Ashley Sowerby, managing director of software provider Chevin Fleet Solutions, adds: “Most well-run fleets are already tracking mileage so that it can be split between business and private but, for those that aren’t, ESOS makes doing so essential.
“This means that these businesses will need to put appropriate processes in place.
“Fleets could opt to use a paper trail of tracking receipts and maintaining driver records, but mileage is more accurately and, ultimately, more cost-effectively recorded using a fuel card and an analysis tool that can import the data such as fleet management software.”
Implementing rigid mileage capture initiatives and accurate reporting will then deliver year-on-year opportunities for companies to revisit fleet policies and procedures to cut energy consumption and consider the potential for low- carbon, low-energy plug-in vehicles, say experts.

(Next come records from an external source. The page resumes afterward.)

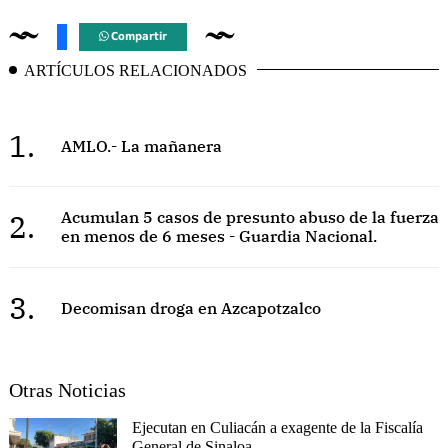
Compartir
ARTÍCULOS RELACIONADOS
1.
AMLO.- La mañanera
2.
Acumulan 5 casos de presunto abuso de la fuerza
en menos de 6 meses - Guardia Nacional.
3.
Decomisan droga en Azcapotzalco
Otras Noticias
Ejecutan en Culiacán a exagente de la Fiscalía
General de Sinaloa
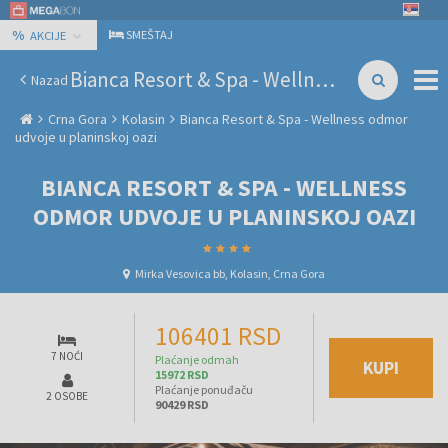
%
SMEŠTAJ
AKCIJE
Bianca Resort & Spa - Wellness odmor udvoje u planinskoj oazi
Nazad
Crna Gora
Kolasin
Bianca Resort & Spa - Wellness odmor
udvoje u planinskoj oazi
BIANCA RESORT & SPA - WELLNESS
ODMOR UDVOJE U PLANINSKOJ OAZI
Mirka Vesovica bb, Kolasin, Crna Gora
106401 RSD
7 NOĆI
Plaćanje odmah
KUPI
15972 RSD
Plaćanje ponuđaču
2 OSOBE
90429 RSD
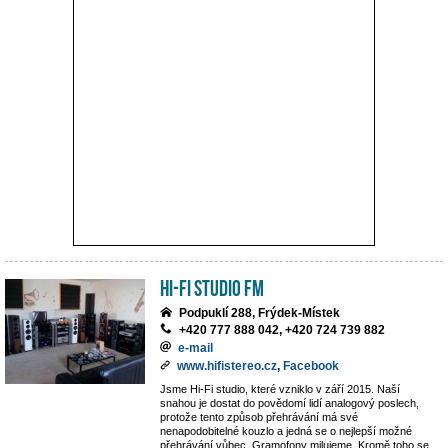
Hi-Fi Studio FM
Podpuklí 288, Frýdek-Místek
+420 777 888 042, +420 724 739 882
e-mail
www.hifistereo.cz
,
Facebook
Jsme Hi-Fi studio, které vzniklo v září 2015. Naší
snahou je dostat do povědomí lidí analogový poslech,
protože tento způsob přehrávání má své
nenapodobitelné kouzlo a jedná se o nejlepší možné
přehrávání vůbec. Gramofony milujeme. Kromě toho se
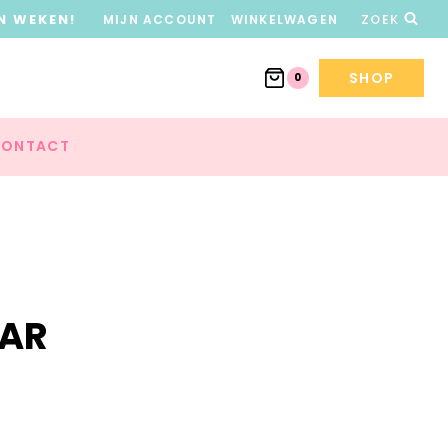
N WEKEN!
MIJN ACCOUNT
WINKELWAGEN
ZOEK
SHOP
0
ONTACT
AAR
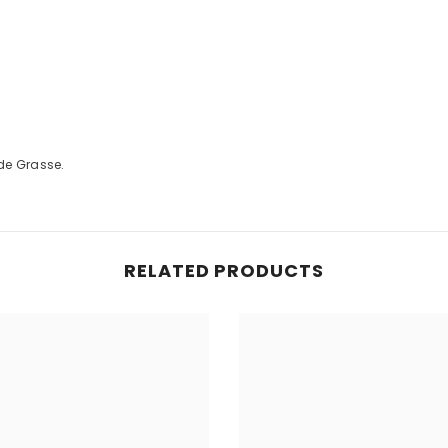
 de Grasse.
RELATED PRODUCTS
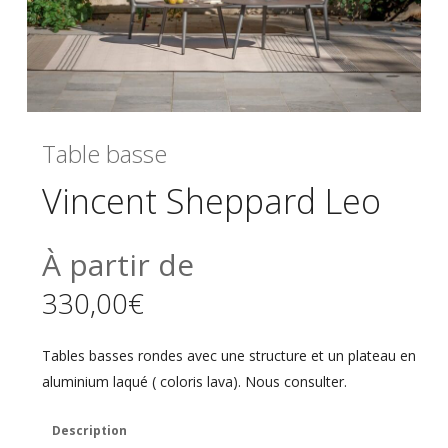
Table basse
Vincent Sheppard Leo
À partir de
330,00
€
Tables basses rondes avec une structure et un plateau en
aluminium laqué ( coloris lava). Nous consulter.
Description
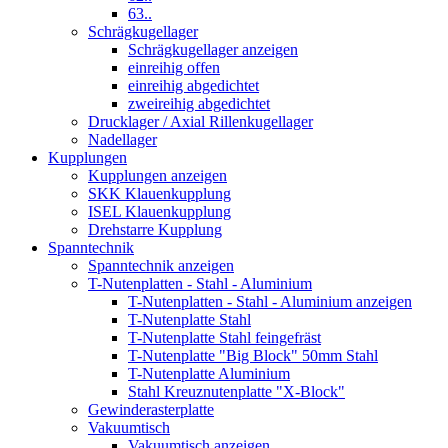
63..
Schrägkugellager
Schrägkugellager anzeigen
einreihig offen
einreihig abgedichtet
zweireihig abgedichtet
Drucklager / Axial Rillenkugellager
Nadellager
Kupplungen
Kupplungen anzeigen
SKK Klauenkupplung
ISEL Klauenkupplung
Drehstarre Kupplung
Spanntechnik
Spanntechnik anzeigen
T-Nutenplatten - Stahl - Aluminium
T-Nutenplatten - Stahl - Aluminium anzeigen
T-Nutenplatte Stahl
T-Nutenplatte Stahl feingefräst
T-Nutenplatte "Big Block" 50mm Stahl
T-Nutenplatte Aluminium
Stahl Kreuznutenplatte "X-Block"
Gewinderasterplatte
Vakuumtisch
Vakuumtisch anzeigen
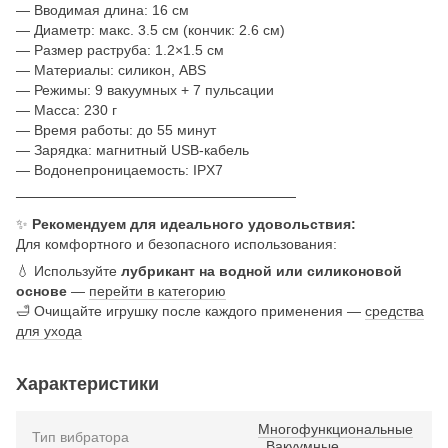
— Вводимая длина: 16 см
— Диаметр: макс. 3.5 см (кончик: 2.6 см)
— Размер раструба: 1.2×1.5 см
— Материалы: силикон, ABS
— Режимы: 9 вакуумных + 7 пульсации
— Масса: 230 г
— Время работы: до 55 минут
— Зарядка: магнитный USB-кабель
— Водонепроницаемость: IPX7
────────────────────────────
✨
Рекомендуем для идеального удовольствия:
Для комфортного и безопасного использования:
💧 Используйте
лубрикант на водной или силиконовой
основе
—
перейти в категорию
🛁 Очищайте игрушку после каждого применения —
средства
для ухода
Характеристики
Многофункциональные
Тип вибратора
,
Вакуумные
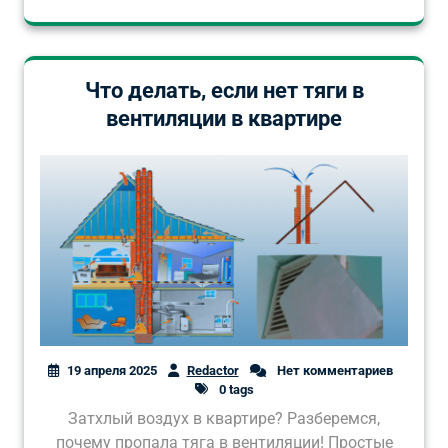
Что делать, если нет тяги в
вентиляции в квартире
19 апреля 2025
Redactor
Нет комментариев
0 tags
Затхлый воздух в квартире? Разберемся,
почему пропала тяга в вентиляции! Простые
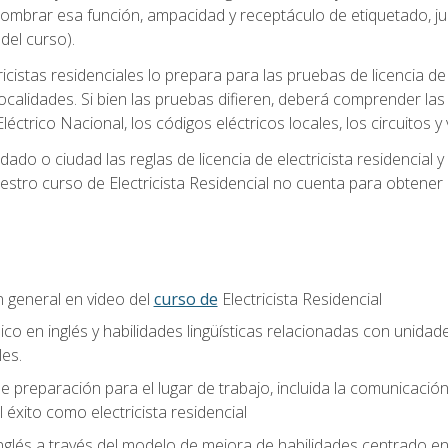
 nombrar esa función, ampacidad y receptáculo de etiquetado, j
el curso).
ricistas residenciales lo prepara para las pruebas de licencia d
localidades. Si bien las pruebas difieren, deberá comprender las
léctrico Nacional, los códigos eléctricos locales, los circuitos
ado o ciudad las reglas de licencia de electricista residencial 
stro curso de Electricista Residencial no cuenta para obtener 
n general en video del
curso de
Electricista Residencial
ico en inglés y habilidades lingüísticas relacionadas con unidad
les.
 preparación para el lugar de trabajo, incluida la comunicación, 
l éxito como electricista residencial
nglés a través del modelo de mejora de habilidades centrado e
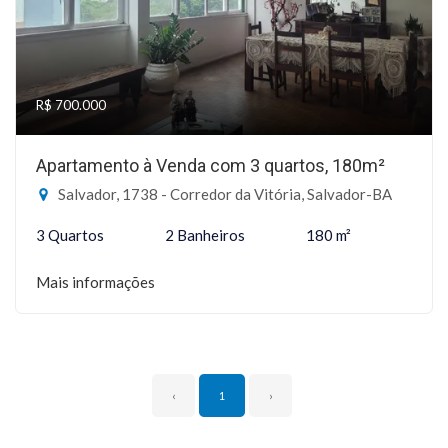
R$ 700.000
Apartamento à Venda com 3 quartos, 180m²
Salvador, 1738 - Corredor da Vitória, Salvador-BA
3 Quartos
2 Banheiros
180 m²
Mais informações
‹
1
›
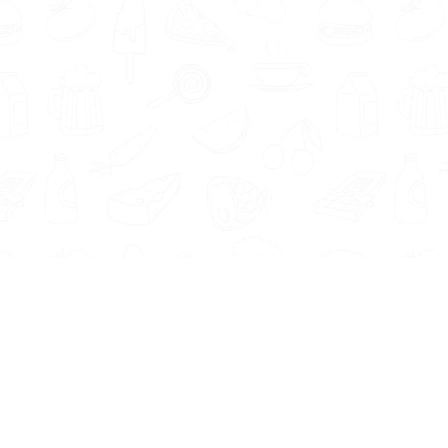
Informatie
Onze Tools
Over ons
BMI berekenen
Artikelen
Caloriebehoefte berekenen
Nieuws
Ideale gewicht berekenen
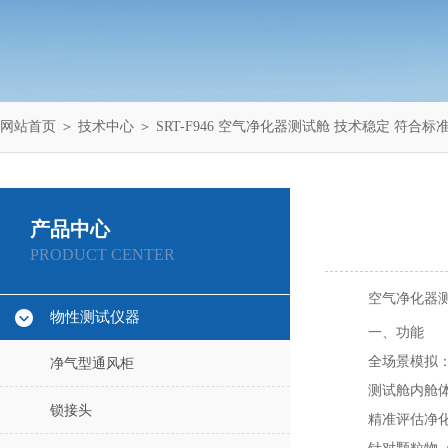
网站首页
＞
技术中心
＞ SRT-F946 空气净化器测试舱 技术稳定 符合标
产品中心
PRODUCT CENTER
空气净化器
物性测试仪器
一、功能
全场景模拟
净气型通风柜
测试舱内舱
锁接头
精准评估净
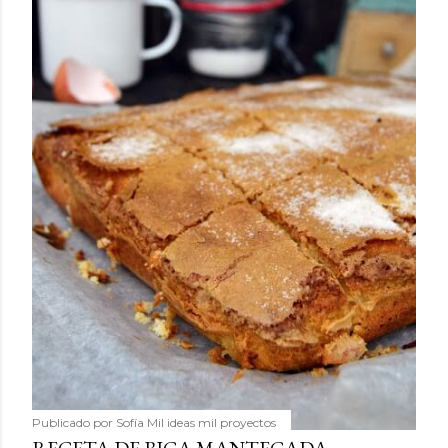
Publicado por
Sofía Mil ideas mil proyectos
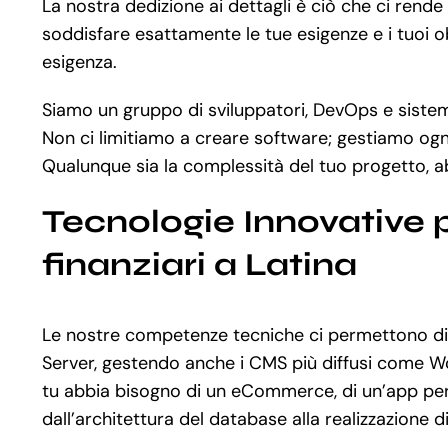
La nostra dedizione ai dettagli è ciò che ci rend
soddisfare esattamente le tue esigenze e i tuoi ob
esigenza.
Siamo un gruppo di sviluppatori, DevOps e sistemis
Non ci limitiamo a creare software; gestiamo ogni
Qualunque sia la complessità del tuo progetto, a
Tecnologie Innovative p
finanziari a Latina
Le nostre competenze tecniche ci permettono di 
Server, gestendo anche i CMS più diffusi come 
tu abbia bisogno di un eCommerce, di un’app pers
dall’architettura del database alla realizzazione 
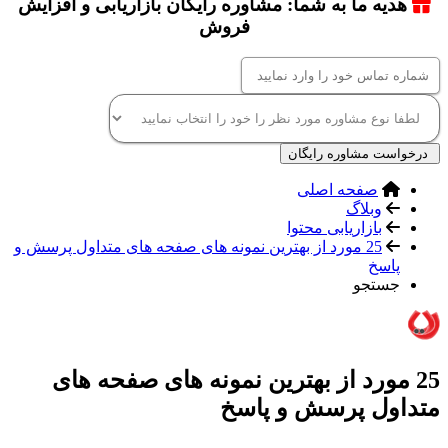
هدیه ما به شما: مشاوره رایگان بازاریابی و افزایش
فروش
درخواست مشاوره رایگان
صفحه اصلی
وبلاگ
بازاریابی محتوا
25 مورد از بهترین نمونه های صفحه های متداول پرسش و
پاسخ
جستجو
25 مورد از بهترین نمونه های صفحه های
متداول پرسش و پاسخ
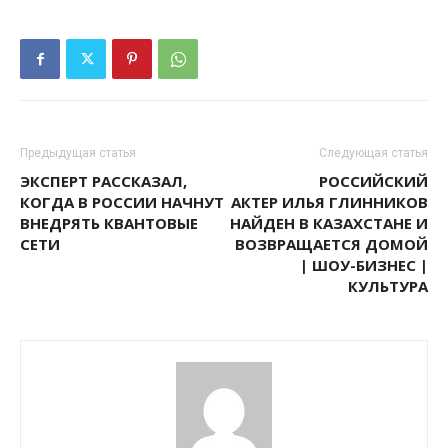
Предыдущая статья
Следующая статья
ЭКСПЕРТ РАССКАЗАЛ,
РОССИЙСКИЙ
КОГДА В РОССИИ НАЧНУТ
АКТЕР ИЛЬЯ ГЛИННИКОВ
ВНЕДРЯТЬ КВАНТОВЫЕ
НАЙДЕН В КАЗАХСТАНЕ И
СЕТИ
ВОЗВРАЩАЕТСЯ ДОМОЙ
| ШОУ-БИЗНЕС |
КУЛЬТУРА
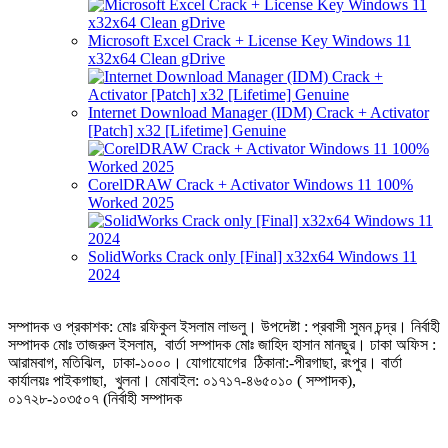
Microsoft Excel Crack + License Key Windows 11
x32x64 Clean gDrive
Internet Download Manager (IDM) Crack + Activator
[Patch] x32 [Lifetime] Genuine
CorelDRAW Crack + Activator Windows 11 100%
Worked 2025
SolidWorks Crack only [Final] x32x64 Windows 11
2024
সম্পাদক ও প্রকাশক: মোঃ রফিকুল ইসলাম লাভলু। উপদেষ্টা : প্রবাসী সুমন চন্দ্র। নির্বাহী
সম্পাদক মোঃ তাজরুল‌‌ ইসলাম, বার্তা সম্পাদক মোঃ জাহিদ হাসান মানছুর। ঢাকা অফিস :
আরামবাগ, মতিঝিল, ঢাকা-১০০০। যোগাযোগের ঠিকানা:-পীরগাছা‌, রংপুর। বার্তা
কার্যালয়ঃ পাইকগাছা, খুলনা। মোবাইল: ০১৭১৭-৪৬৫০১০ ( সম্পাদক),
০১৭২৮-১০৩৫০৭ (নির্বাহী সম্পাদক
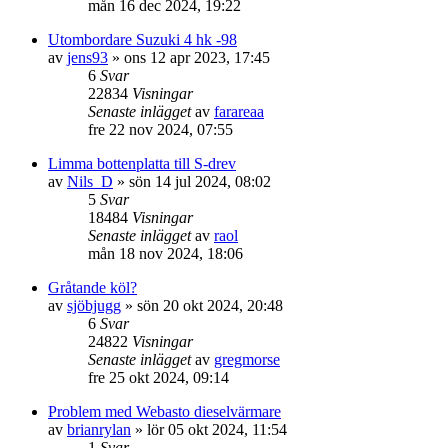
mån 16 dec 2024, 19:22
Utombordare Suzuki 4 hk -98
av
jens93
» ons 12 apr 2023, 17:45
6
Svar
22834
Visningar
Senaste inlägget
av
farareaa
fre 22 nov 2024, 07:55
Limma bottenplatta till S-drev
av
Nils_D
» sön 14 jul 2024, 08:02
5
Svar
18484
Visningar
Senaste inlägget
av
raol
mån 18 nov 2024, 18:06
Gråtande köl?
av
sjöbjugg
» sön 20 okt 2024, 20:48
6
Svar
24822
Visningar
Senaste inlägget
av
gregmorse
fre 25 okt 2024, 09:14
Problem med Webasto dieselvärmare
av
brianrylan
» lör 05 okt 2024, 11:54
1
Svar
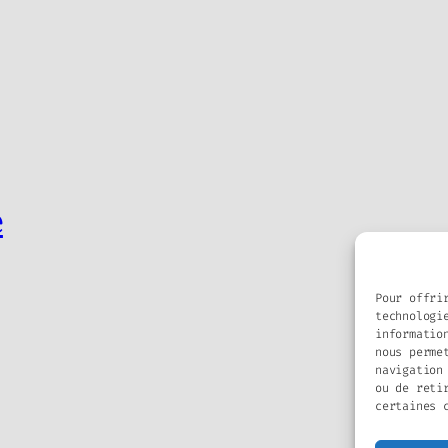
e
Pour offri
technologi
informatio
nous perme
navigation
ou de reti
certaines 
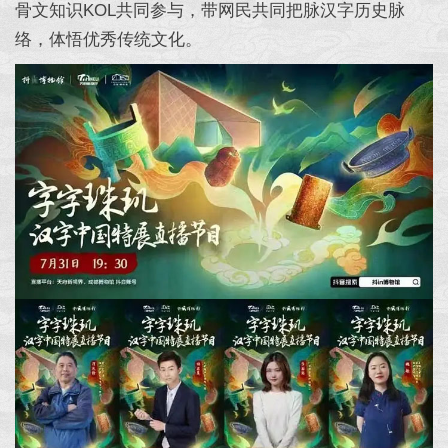
骨文知识KOL共同参与，带网民共同把脉汉字历史脉
络，体悟优秀传统文化。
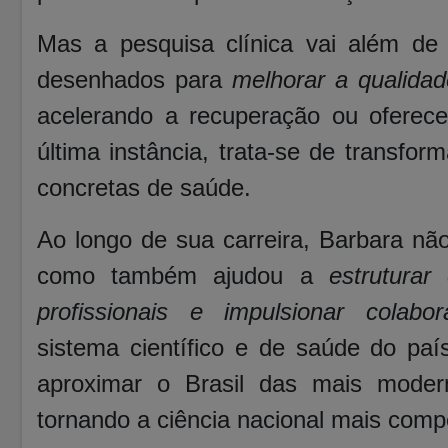
Mas a pesquisa clínica vai além de 
desenhados para
melhorar a qualidad
acelerando a recuperação ou oferece
última instância, trata-se de transfor
concretas de saúde.
Ao longo de sua carreira, Barbara nã
como também ajudou a
estruturar
profissionais e impulsionar colabor
sistema científico e de saúde do paí
aproximar o Brasil das mais modern
tornando a ciência nacional mais compe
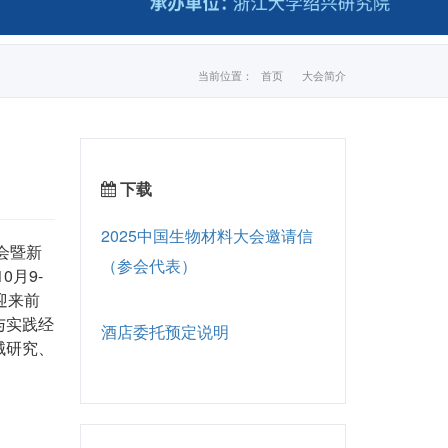
当前位置：
首页
大会简介
下载
2025中国生物材料大会邀请信
会暨新
（参会代表）
0月9-
迎来前
与实践经
酒店委托预定说明
械研究、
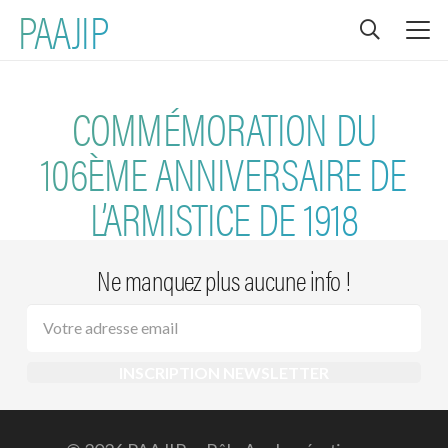
PAAJIP
COMMÉMORATION DU
106ÈME ANNIVERSAIRE DE
L’ARMISTICE DE 1918
Ne manquez plus aucune info !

The Department of Energy and Climate Change published its ESOS guide this month, recommending a range of cost-effective transport energy efficiency improvements including:
¦ Reviewing vehicle choice and fleet renewal/replacement programmes including the introduction of electric vehicles
¦ Improvements to service and maintenance strategies to ensure vehicles are operating efficiently
¦ Replacing travel with video-conferencing where possible
¦ Encouraging driver behaviour changes – smart driving schemes, monitoring fuel performance etc
¦ Utilising in-vehicle telematics to identify improvements
¦ Improving route and journey scheduling
¦ Business X operates a diesel-only company car fleet travelling 4,500,000 miles a year
¦ The business does not keep records of the size or engine capacity of cars so it assumes an ‘average car’ to obtain an emission conversion factor. The conversion factor is 0.294864008 kg CO2e per mile for an average car
¦ Company X converts the mileage into an emissions figure using an activity-based (mileage) emission conversion factor: 4,500,000 miles x 0.294864008 kg CO2e per mile = 1,326,888 kg CO2e
¦ The business then converts the emissions into energy (in KWh) using a fuel-property emission conversion factor: 1,326,888 kg CO2e/0.26112 kg CO2e per kWh = 5,081,525 kWh
¦ Company X has now converted its expensed mileage into an energy use figure, using a suitable assumption where information was not available.